Mashamba East
- Location: Lualaba, Democratic Republic of the Congo; 10°44′35″S 25°23′33″E﻿ / ﻿10.742922°S 25.392537°E;
- Products: Copper
- Company: Glencore (75%) Gécamines (25%)

= Mashamba East =

Mashamba East is an open pit copper mine near to Kolwezi in Katanga Province, Democratic Republic of the Congo. As of 2014, the mine was not currently being actively worked.

==Location==

The mine covers an area of 11.04 km2. It is located within the Kolwezi Nappe, a northeast striking synclinal basin about 20 km long by 10 km wide.
The mine is the easternmost of the Dima pit group, with Mashamba West and then Dikuluwe Open Pit to the west.

==Operations==

The mine operated from 1985-1988, during which period it produced 9.8 million tonnes of ore at an average grade of 4.96% copper and 0.35% cobalt.
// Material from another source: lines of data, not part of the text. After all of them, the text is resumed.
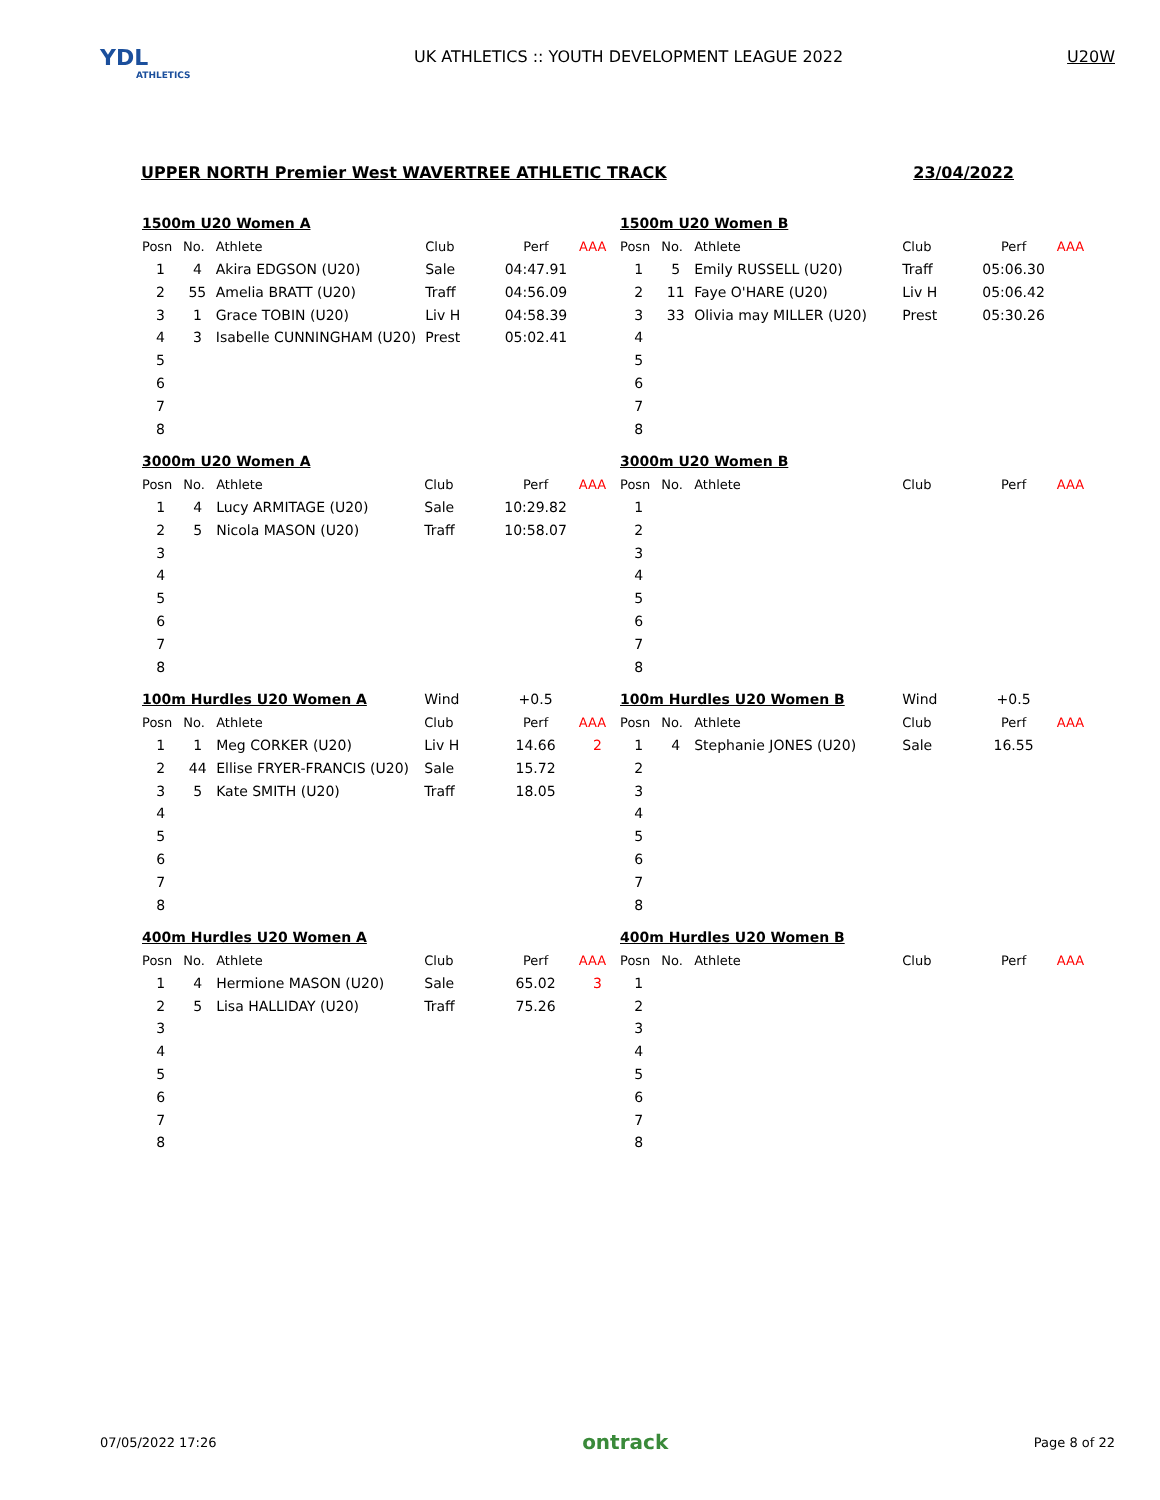YDL
ATHLETICS
UK ATHLETICS :: YOUTH DEVELOPMENT LEAGUE 2022
U20W
UPPER NORTH Premier West WAVERTREE ATHLETIC TRACK 23/04/2022
| 1500m U20 Women A | | | | | |
| Posn | No. | Athlete | Club | Perf | AAA |
| 1 | 4 | Akira EDGSON (U20) | Sale | 04:47.91 | |
| 2 | 55 | Amelia BRATT (U20) | Traff | 04:56.09 | |
| 3 | 1 | Grace TOBIN (U20) | Liv H | 04:58.39 | |
| 4 | 3 | Isabelle CUNNINGHAM (U20) | Prest | 05:02.41 | |
| 5 | | | | | |
| 6 | | | | | |
| 7 | | | | | |
| 8 | | | | | |
| 1500m U20 Women B | | | | | |
| Posn | No. | Athlete | Club | Perf | AAA |
| 1 | 5 | Emily RUSSELL (U20) | Traff | 05:06.30 | |
| 2 | 11 | Faye O'HARE (U20) | Liv H | 05:06.42 | |
| 3 | 33 | Olivia may MILLER (U20) | Prest | 05:30.26 | |
| 4 | | | | | |
| 5 | | | | | |
| 6 | | | | | |
| 7 | | | | | |
| 8 | | | | | |
| 3000m U20 Women A | | | | | |
| Posn | No. | Athlete | Club | Perf | AAA |
| 1 | 4 | Lucy ARMITAGE (U20) | Sale | 10:29.82 | |
| 2 | 5 | Nicola MASON (U20) | Traff | 10:58.07 | |
| 3 | | | | | |
| 4 | | | | | |
| 5 | | | | | |
| 6 | | | | | |
| 7 | | | | | |
| 8 | | | | | |
| 3000m U20 Women B | | | | | |
| Posn | No. | Athlete | Club | Perf | AAA |
| 1 | | | | | |
| 2 | | | | | |
| 3 | | | | | |
| 4 | | | | | |
| 5 | | | | | |
| 6 | | | | | |
| 7 | | | | | |
| 8 | | | | | |
| 100m Hurdles U20 Women A | | | Wind | +0.5 | |
| Posn | No. | Athlete | Club | Perf | AAA |
| 1 | 1 | Meg CORKER (U20) | Liv H | 14.66 | 2 |
| 2 | 44 | Ellise FRYER-FRANCIS (U20) | Sale | 15.72 | |
| 3 | 5 | Kate SMITH (U20) | Traff | 18.05 | |
| 4 | | | | | |
| 5 | | | | | |
| 6 | | | | | |
| 7 | | | | | |
| 8 | | | | | |
| 100m Hurdles U20 Women B | | | Wind | +0.5 | |
| Posn | No. | Athlete | Club | Perf | AAA |
| 1 | 4 | Stephanie JONES (U20) | Sale | 16.55 | |
| 2 | | | | | |
| 3 | | | | | |
| 4 | | | | | |
| 5 | | | | | |
| 6 | | | | | |
| 7 | | | | | |
| 8 | | | | | |
| 400m Hurdles U20 Women A | | | | | |
| Posn | No. | Athlete | Club | Perf | AAA |
| 1 | 4 | Hermione MASON (U20) | Sale | 65.02 | 3 |
| 2 | 5 | Lisa HALLIDAY (U20) | Traff | 75.26 | |
| 3 | | | | | |
| 4 | | | | | |
| 5 | | | | | |
| 6 | | | | | |
| 7 | | | | | |
| 8 | | | | | |
| 400m Hurdles U20 Women B | | | | | |
| Posn | No. | Athlete | Club | Perf | AAA |
| 1 | | | | | |
| 2 | | | | | |
| 3 | | | | | |
| 4 | | | | | |
| 5 | | | | | |
| 6 | | | | | |
| 7 | | | | | |
| 8 | | | | | |
07/05/2022 17:26 ontrack Page 8 of 22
The pit was allowed to flood in 1998 for lack of funds.
After acquiring the mine, Katanga Mining had plans to restart operations.
As of 2009, total measured and indicated resources were 75 million tons at 1.80% copper and 0.38% cobalt.
Plans for dewatering were deferred until 2016.

==Ownership==

The Dima mines were originally owned by the state-owned Gécamines before majority rights were sold to Katanga Mining and Nikanor and in early 2000s.
Following the friendly merger of the Katanga Mining and Nikanor assets, there was speculation that the Dikuluwe and Mashamba West deposits were being transferred to Gécamines, and would be exploited by a joint venture owned 32% by Gécamines and 68% by a Chinese consortium.
As of 2009 the exploitation rights to the Mashamba East mine were owned by a joint venture, 75% Katanga Mining and 25% Gecamines.